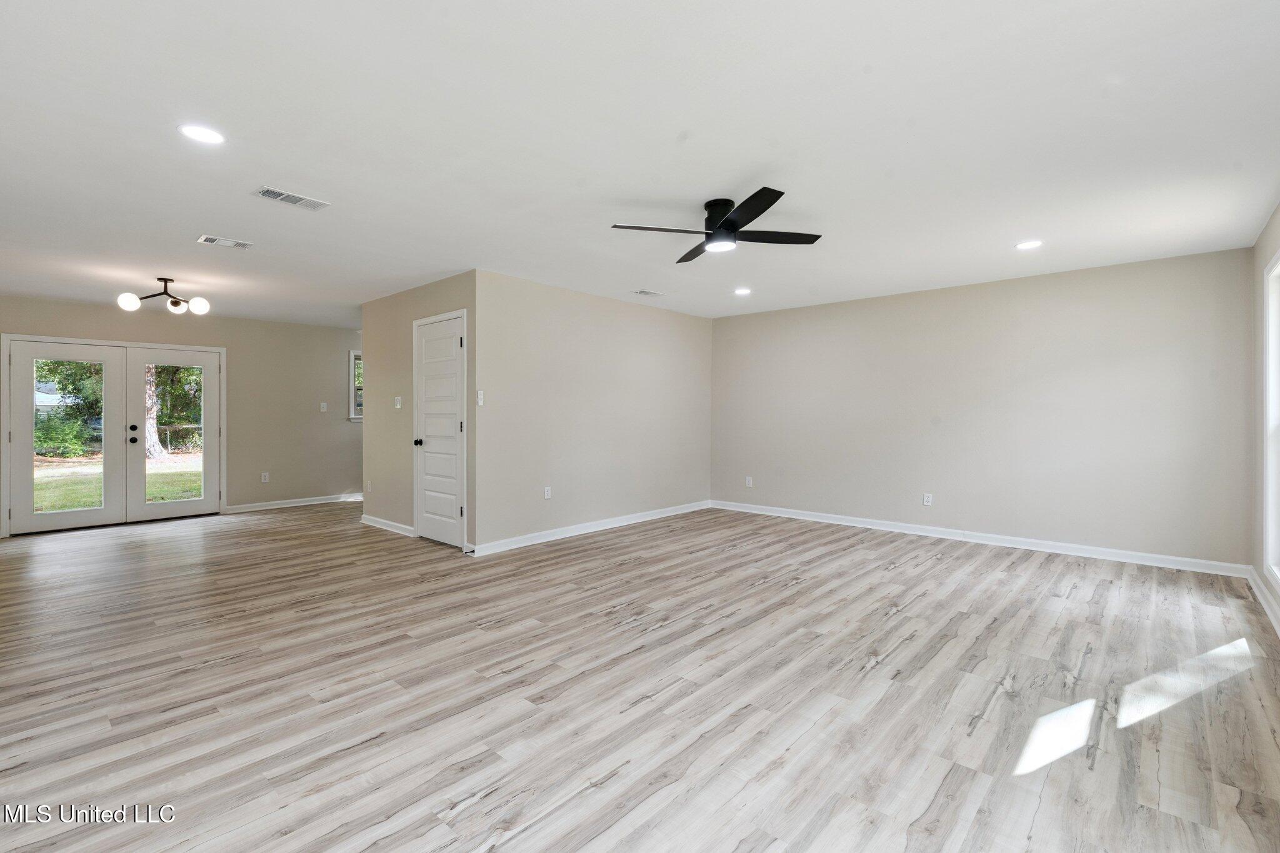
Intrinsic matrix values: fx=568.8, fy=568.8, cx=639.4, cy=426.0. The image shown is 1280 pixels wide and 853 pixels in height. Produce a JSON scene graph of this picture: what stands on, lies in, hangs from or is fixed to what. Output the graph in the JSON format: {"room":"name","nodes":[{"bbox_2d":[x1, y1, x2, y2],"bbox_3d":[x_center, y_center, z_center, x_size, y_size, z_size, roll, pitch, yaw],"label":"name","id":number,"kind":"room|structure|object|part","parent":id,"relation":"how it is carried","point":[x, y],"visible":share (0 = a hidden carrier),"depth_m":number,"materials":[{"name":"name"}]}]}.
{"room":"living room","nodes":[
{"label":"living room","id":0,"kind":"room"},
{"bbox_2d":[0,293,363,538],"bbox_3d":[-4.982,-0.149,7.284,0.134,2.450,5.869,0,0,42],"label":"far wall","id":1,"kind":"structure","parent":0,"point":[104,312],"depth_m":7.35,"materials":[{"name":"beige paint"}]},
{"bbox_2d":[2,335,224,536],"bbox_3d":[-5.808,0.079,6.416,0.169,2.001,1.829,0,0,42],"label":"french door","id":2,"kind":"structure","parent":1,"relation":"in","point":[26,434],"depth_m":6.32,"materials":[{"name":"white paint"}]},
{"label":"glass panel","id":3,"kind":"part","parent":2,"relation":"part of","materials":[{"name":"glass"}]},
{"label":"deadbolt","id":4,"kind":"part","parent":2,"relation":"part of","materials":[{"name":"black metal"}]},
{"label":"knob","id":5,"kind":"part","parent":2,"relation":"part of","materials":[{"name":"black metal"}]},
{"bbox_2d":[260,471,269,482],"bbox_3d":[-4.728,0.649,7.176,0.010,0.125,0.073,0,0,42],"label":"wall socket","id":6,"kind":"object","parent":1,"relation":"attached to","point":[264,481],"visible":0.99,"depth_m":7.17,"materials":[{"name":"white plastic"}]},
{"bbox_2d":[223,491,362,513],"bbox_3d":[-4.101,1.010,8.003,0.016,0.097,3.034,0,0,42],"label":"baseboard","id":7,"kind":"structure","parent":1,"relation":"attached to","point":[327,500],"depth_m":7.45,"materials":[{"name":"white paint"}]},
{"bbox_2d":[319,401,328,411],"bbox_3d":[-4.263,-0.263,7.664,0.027,0.123,0.070,0,0,42],"label":"light switch","id":8,"kind":"object","parent":1,"relation":"attached to","point":[324,406],"visible":0.99,"depth_m":7.66,"materials":[{"name":"white plastic"}]},
{"bbox_2d":[349,348,364,421],"bbox_3d":[-3.790,-0.565,8.386,0.151,1.062,0.964,0,0,42],"label":"window","id":9,"kind":"structure","parent":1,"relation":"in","point":[352,416],"depth_m":8.08,"materials":[{"name":"white glass"}]},
{"bbox_2d":[364,269,478,552],"bbox_3d":[-2.240,-0.131,5.699,2.301,2.456,0.130,0,0,42],"label":"closet wall","id":10,"kind":"structure","parent":0,"point":[389,302],"depth_m":5.76,"materials":[{"name":"paint"}]},
{"bbox_2d":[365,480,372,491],"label":"wall socket","id":11,"kind":"object","parent":10,"relation":"attached to","point":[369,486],"visible":0.99,"depth_m":6.11,"materials":[{"name":"white plastic"}]},
{"bbox_2d":[360,513,415,536],"bbox_3d":[-2.660,1.040,5.971,1.209,0.100,0.018,0,0,42],"label":"baseboard","id":12,"kind":"structure","parent":10,"relation":"attached to","point":[397,525],"depth_m":5.93,"materials":[{"name":"white paint"}]},
{"bbox_2d":[393,395,402,408],"bbox_3d":[-2.403,-0.236,5.641,0.106,0.126,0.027,0,0,42],"label":"light switch","id":13,"kind":"object","parent":10,"relation":"attached to","point":[397,406],"visible":0.99,"depth_m":5.63,"materials":[{"name":"white plastic"}]},
{"bbox_2d":[411,310,466,546],"bbox_3d":[-1.899,0.055,5.316,0.782,2.076,0.100,0,0,42],"label":"closet door","id":14,"kind":"structure","parent":10,"relation":"in","point":[427,381],"depth_m":5.32,"materials":[{"name":"white paint"}]},
{"bbox_3d":[-2.113,0.157,5.455,0.070,0.069,0.080,0,0,42],"label":"doorknob","id":15,"kind":"part","parent":14,"relation":"part of","materials":[{"name":"black metal"}]},
{"bbox_2d":[474,269,713,555],"bbox_3d":[-0.269,-0.131,6.186,0.129,2.443,3.427,0,0,42],"label":"middle wall","id":16,"kind":"structure","parent":0,"point":[695,334],"depth_m":5.72,"materials":[{"name":"paint"}]},
{"bbox_2d":[476,389,484,405],"bbox_3d":[-1.363,-0.245,4.865,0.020,0.126,0.066,0,0,42],"label":"light switch","id":17,"kind":"object","parent":16,"relation":"attached to","point":[479,396],"visible":0.98,"depth_m":4.86,"materials":[{"name":"white plastic"}]},
{"bbox_2d":[543,485,551,498],"bbox_3d":[-0.871,0.628,5.354,0.010,0.119,0.074,0,0,42],"label":"wall socket","id":18,"kind":"object","parent":16,"relation":"attached to","point":[547,493],"visible":0.99,"depth_m":5.35,"materials":[{"name":"white plastic"}]},
{"bbox_2d":[469,499,713,555],"bbox_3d":[-0.266,1.039,6.112,0.017,0.100,3.432,0,0,42],"label":"baseboard","id":19,"kind":"structure","parent":16,"relation":"attached to","point":[537,540],"depth_m":5.70,"materials":[{"name":"white paint"}]},
{"bbox_2d":[0,498,1279,852],"bbox_3d":[-1.324,1.180,4.743,9.572,0.105,7.738,0,0,42],"label":"floor","id":20,"kind":"structure","parent":0,"point":[587,799],"depth_m":2.46,"materials":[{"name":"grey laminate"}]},
{"bbox_2d":[0,0,1279,330],"bbox_3d":[-1.218,-1.368,4.705,9.594,0.117,7.712,0,0,42],"label":"ceiling","id":21,"kind":"structure","parent":0,"point":[219,222],"depth_m":2.58,"materials":[{"name":"white paint"}]},
{"bbox_2d":[116,276,210,315],"bbox_3d":[-4.296,-1.194,5.172,0.641,0.305,0.534,0,0,10],"label":"ceiling light","id":22,"kind":"object","parent":21,"relation":"attached to","point":[204,307],"visible":0.99,"depth_m":5.14,"materials":[{"name":"black metal"}]},
{"bbox_3d":[-4.361,-1.074,4.866,0.142,0.138,0.144,0,0,42],"label":"globe","id":23,"kind":"part","parent":22,"relation":"part of","materials":[{"name":"white glass"}]},
{"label":"globe","id":24,"kind":"part","parent":22,"relation":"part of","materials":[{"name":"glass"}]},
{"bbox_3d":[-3.924,-1.082,5.068,0.142,0.140,0.143,0,0,42],"label":"globe","id":25,"kind":"part","parent":22,"relation":"part of","materials":[{"name":"white glass"}]},
{"bbox_2d":[177,123,224,144],"bbox_3d":[-1.944,-1.294,2.526,0.182,0.008,0.181,0,0,42],"label":"recessed light","id":26,"kind":"object","parent":21,"relation":"in","point":[199,132],"visible":0.99,"depth_m":2.52,"materials":[{"name":"white"}]},
{"bbox_2d":[196,234,253,249],"bbox_3d":[-2.976,-1.316,4.083,0.179,0.011,0.319,0,0,42],"label":"ceiling vent","id":27,"kind":"object","parent":21,"relation":"attached to","point":[206,240],"visible":0.98,"depth_m":4.07,"materials":[{"name":"white metal"}]},
{"bbox_2d":[253,185,329,210],"bbox_3d":[-2.006,-1.307,3.277,0.189,0.010,0.350,0,0,42],"label":"ceiling vent","id":28,"kind":"object","parent":21,"relation":"attached to","point":[266,190],"visible":0.99,"depth_m":3.26,"materials":[{"name":"white metal"}]},
{"bbox_2d":[632,288,666,296],"bbox_3d":[0.093,-1.334,5.731,0.171,0.010,0.328,0,0,42],"label":"ceiling vent","id":29,"kind":"object","parent":21,"relation":"attached to","point":[645,292],"visible":0.99,"depth_m":5.71,"materials":[{"name":"white metal"}]},
{"bbox_2d":[611,186,823,263],"bbox_3d":[0.485,-1.191,3.412,1.148,0.264,1.138,0,0,42],"label":"ceiling fan","id":30,"kind":"object","parent":21,"relation":"attached to","point":[730,225],"visible":0.99,"depth_m":3.32,"materials":[{"name":"black metal"}]},
{"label":"blade","id":31,"kind":"part","parent":30,"relation":"part of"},
{"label":"blade","id":32,"kind":"part","parent":30,"relation":"part of","materials":[{"name":"wood"}]},
{"bbox_3d":[0.488,-1.223,3.444,0.235,0.213,0.232,0,0,42],"label":"motor housing","id":33,"kind":"part","parent":30,"relation":"part of","materials":[{"name":"black metal"}]},
{"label":"blade","id":34,"kind":"part","parent":30,"relation":"part of","materials":[{"name":"black"}]},
{"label":"fan blade","id":35,"kind":"part","parent":30,"relation":"part of","materials":[{"name":"black wood"}]},
{"bbox_2d":[733,286,751,295],"bbox_3d":[1.022,-1.338,5.665,0.190,0.012,0.189,0,0,42],"label":"recessed light","id":36,"kind":"object","parent":21,"relation":"in","point":[742,292],"visible":0.98,"depth_m":5.65,"materials":[{"name":"white"}]},
{"bbox_2d":[1015,239,1043,249],"bbox_3d":[2.819,-1.315,4.124,0.184,0.008,0.182,0,0,42],"label":"recessed light","id":37,"kind":"object","parent":21,"relation":"in","point":[1025,244],"visible":0.98,"depth_m":4.11,"materials":[{"name":"white"}]},
{"bbox_2d":[708,245,1254,570],"bbox_3d":[2.732,-0.119,5.844,5.000,2.439,0.141,0,0,42],"label":"back wall","id":38,"kind":"structure","parent":0,"point":[1115,287],"depth_m":5.13,"materials":[{"name":"paint"}]},
{"bbox_2d":[744,475,753,486],"bbox_3d":[1.313,0.672,6.875,0.075,0.125,0.011,0,0,42],"label":"wall socket","id":39,"kind":"object","parent":38,"relation":"attached to","point":[750,484],"visible":0.99,"depth_m":6.87,"materials":[{"name":"white plastic"}]},
{"bbox_2d":[922,492,933,505],"bbox_3d":[2.809,0.718,5.551,0.074,0.121,0.009,0,0,42],"label":"wall socket","id":40,"kind":"object","parent":38,"relation":"attached to","point":[925,498],"visible":0.99,"depth_m":5.55,"materials":[{"name":"white plastic"}]},
{"bbox_2d":[711,499,1248,576],"bbox_3d":[2.689,1.043,5.768,4.747,0.100,0.016,0,0,42],"label":"baseboard","id":41,"kind":"structure","parent":38,"relation":"attached to","point":[792,515],"depth_m":5.12,"materials":[{"name":"white paint"}]},
{"bbox_2d":[1250,203,1279,628],"bbox_3d":[2.314,-0.078,1.648,0.145,2.457,6.640,0,0,42],"label":"right wall","id":42,"kind":"structure","parent":0,"point":[1273,244],"depth_m":3.81,"materials":[{"name":"paint"}]},
{"bbox_2d":[1245,565,1279,635],"bbox_3d":[2.365,1.091,1.848,0.017,0.102,6.143,0,0,42],"label":"baseboard","id":43,"kind":"structure","parent":42,"relation":"attached to","point":[1255,578],"depth_m":3.55,"materials":[{"name":"white paint"}]},
{"bbox_2d":[1263,251,1279,588],"bbox_3d":[3.380,-0.038,2.893,0.145,1.923,1.648,0,0,42],"label":"window","id":44,"kind":"structure","parent":42,"relation":"in","point":[1278,267],"depth_m":3.43,"materials":[{"name":"white"}]},
{"label":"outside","id":45,"kind":"structure","parent":0,"visible":0},
{"bbox_2d":[35,452,200,511],"label":"lawn","id":46,"kind":"structure","parent":45,"point":[156,493],"materials":[{"name":"green plant"}]},
{"label":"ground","id":47,"kind":"structure","parent":45,"visible":0},
{"bbox_2d":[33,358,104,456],"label":"tree","id":48,"kind":"object","parent":47,"relation":"on","point":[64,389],"visible":0.4,"materials":[{"name":"green plant"}]},
{"bbox_2d":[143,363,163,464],"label":"tree trunk","id":49,"kind":"object","parent":47,"relation":"on","point":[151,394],"visible":0.27,"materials":[{"name":"plant"}]},
{"bbox_2d":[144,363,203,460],"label":"tree","id":50,"kind":"object","parent":47,"relation":"on","point":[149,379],"visible":0.3,"materials":[{"name":"green plant"}]}
]}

Work request: Return, from the data, each line where the string "plant" occurs.

Reply:
{"bbox_2d":[35,452,200,511],"label":"lawn","id":46,"kind":"structure","parent":45,"point":[156,493],"materials":[{"name":"green plant"}]},
{"bbox_2d":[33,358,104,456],"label":"tree","id":48,"kind":"object","parent":47,"relation":"on","point":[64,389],"visible":0.4,"materials":[{"name":"green plant"}]},
{"bbox_2d":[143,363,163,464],"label":"tree trunk","id":49,"kind":"object","parent":47,"relation":"on","point":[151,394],"visible":0.27,"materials":[{"name":"plant"}]},
{"bbox_2d":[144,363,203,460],"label":"tree","id":50,"kind":"object","parent":47,"relation":"on","point":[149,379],"visible":0.3,"materials":[{"name":"green plant"}]}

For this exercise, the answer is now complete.